Back in happier days!

I have always found the political decision making power of the Late Night Show hosts in the US mesmerizing. From the days of Johnny Carson into the current worlds of David Letterman, Jay Leno, Conan O’Brien, Jimmy Fallon and Jimmy Kimmel, these guys made and broke presidents.

Two years ago they were all pushing for the change promise of Obama.  With the conviction of first time offenders they pushed Obama on a nation that needed a happy marriage of some sort.

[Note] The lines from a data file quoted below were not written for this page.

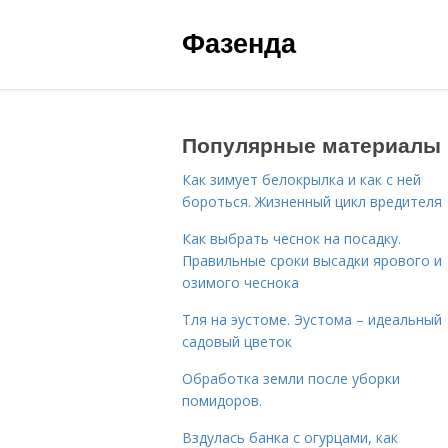
Фазенда
Популярные материалы
Как зимует белокрылка и как с ней
бороться. Жизненный цикл вредителя
Как выбрать чеснок на посадку.
Правильные сроки высадки ярового и
озимого чеснока
Тля на эустоме. Эустома – идеальный
садовый цветок
Обработка земли после уборки
помидоров.
Вздулась банка с огурцами, как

Eight years of Bush junior had spoiled the goods and even POW John McCain with a last minute surprise called Palin, could not get the sympathy of the warlord comedians of late night television.

Now 18 months later, we know that the honeymoon is long over and the knives are on the table when we hear the following intro sketches:

• The liberals are asking us to give Obama time. We agree . . . and think 25 to life would be appropriate. 
–Jay Leno

• America needs Obama-care like Nancy Pelosi needs a Halloween mask. 
–Jay Leno

• Q: Have you heard about McDonald’s’ new Obama Value Meal? 
A: Order anything you like and the guy behind you has to pay for it. 
–Conan O’Brien

• Q: What does Barack Obama call lunch with a convicted felon? 
A: A fund raiser. 
–Jay Leno

• Q: What’s the difference between Obama’s cabinet and a penitentiary? 
A: One is filled with tax evaders, blackmailers and threats to society. The other is for housing prisoners. 
–David Letterman

• Q: If Nancy Pelosi and Obama were on a boat in the middle of the ocean and it started to sink, who would be saved? 
A: America! 
–Jimmy Fallon

• Q: What’s the difference between Obama and his dog, Bo? 
A: Bo has papers. 
–Jimmy Kimmel

• Q: What was the most positive result of the “Cash for Clunkers” program? 
A: It took 95% of the Obama bumper stickers off the road.